[Stored data]
-------------------------

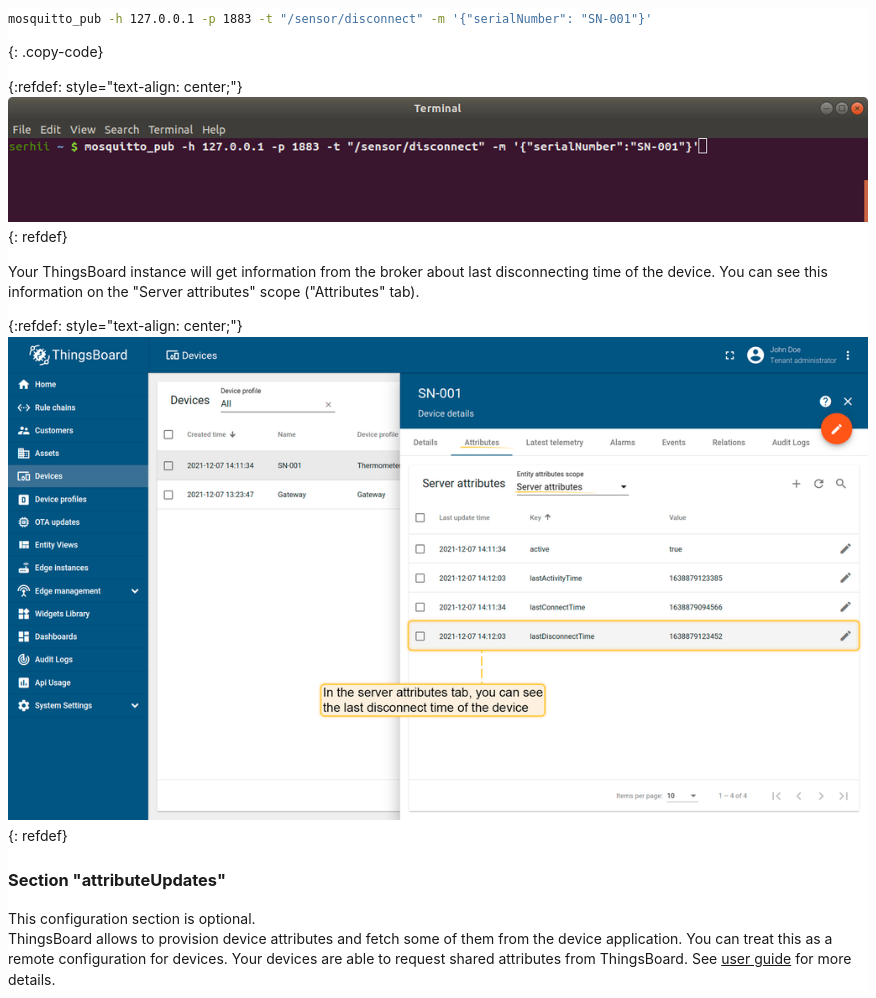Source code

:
 ```bash
mosquitto_pub -h 127.0.0.1 -p 1883 -t "/sensor/disconnect" -m '{"serialNumber": "SN-001"}'
```
{: .copy-code}

{:refdef: style="text-align: center;"}
![image](/images/gateway/mqtt-message-disconnect.png)
{: refdef}

Your ThingsBoard instance will get information from the broker about last disconnecting time of the device. You can see this information on the "Server attributes" scope ("Attributes" tab).

{:refdef: style="text-align: center;"}
![image](/images/gateway/mqtt-disconnect-device.png)
{: refdef}

### Section "attributeUpdates"

This configuration section is optional.  
ThingsBoard allows to provision device attributes and fetch some of them from the device application.
You can treat this as a remote configuration for devices. Your devices are able to request shared attributes from ThingsBoard.
See [user guide](/docs/user-guide/attributes/) for more details.
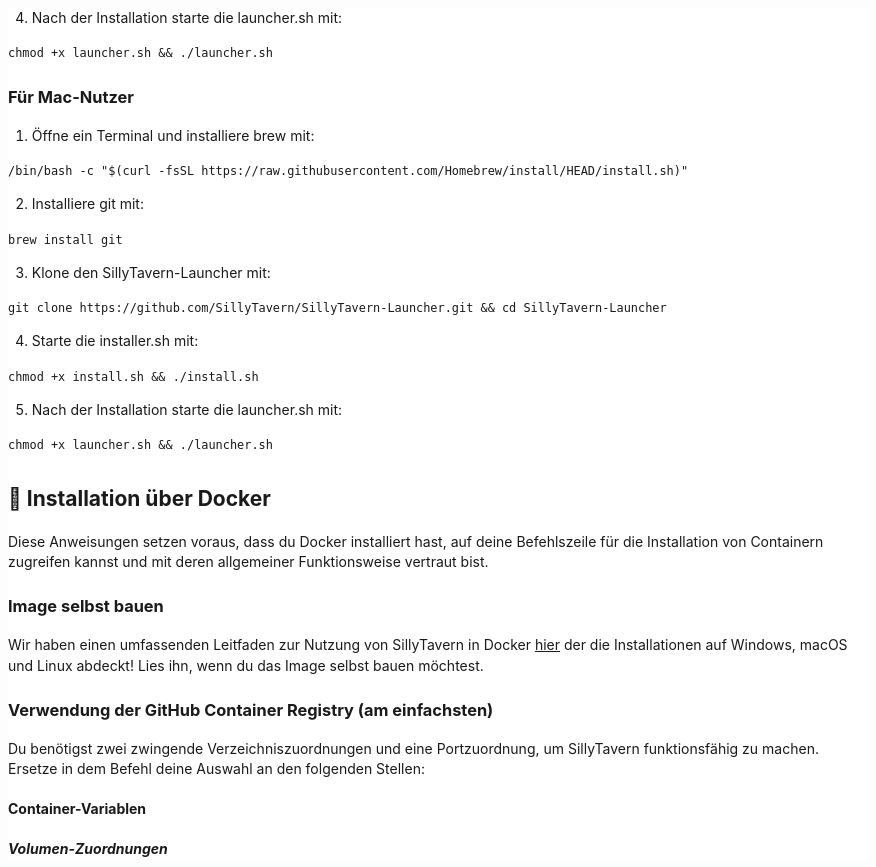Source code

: 4. Nach der Installation starte die launcher.sh mit:

```shell
chmod +x launcher.sh && ./launcher.sh
```

### Für Mac-Nutzer

1. Öffne ein Terminal und installiere brew mit:

```shell
/bin/bash -c "$(curl -fsSL https://raw.githubusercontent.com/Homebrew/install/HEAD/install.sh)"
```

2. Installiere git mit:

```shell
brew install git
```

3. Klone den SillyTavern-Launcher mit:

```shell
git clone https://github.com/SillyTavern/SillyTavern-Launcher.git && cd SillyTavern-Launcher
```

4. Starte die installer.sh mit:

```shell
chmod +x install.sh && ./install.sh
```

5. Nach der Installation starte die launcher.sh mit:

```shell
chmod +x launcher.sh && ./launcher.sh
```

## 🐋 Installation über Docker

Diese Anweisungen setzen voraus, dass du Docker installiert hast, auf deine Befehlszeile für die Installation von Containern zugreifen kannst und mit deren allgemeiner Funktionsweise vertraut bist.

### Image selbst bauen

Wir haben einen umfassenden Leitfaden zur Nutzung von SillyTavern in Docker [hier](http://docs.sillytavern.app/installation/docker/) der die Installationen auf Windows, macOS und Linux abdeckt! Lies ihn, wenn du das Image selbst bauen möchtest.

### Verwendung der GitHub Container Registry (am einfachsten)

Du benötigst zwei zwingende Verzeichniszuordnungen und eine Portzuordnung, um SillyTavern funktionsfähig zu machen. Ersetze in dem Befehl deine Auswahl an den folgenden Stellen:

#### Container-Variablen

##### Volumen-Zuordnungen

-------------------------

▸ **Problem requirements**
Check each line of the records for the word "from" and extract those that contain it.

▸ **Written response**
Your ThingsBoard instance will get information from the broker about last disconnecting time of the device. You can see this information on the "Server attributes" scope ("Attributes" tab).
ThingsBoard allows to provision device attributes and fetch some of them from the device application.
You can treat this as a remote configuration for devices. Your devices are able to request shared attributes from ThingsBoard.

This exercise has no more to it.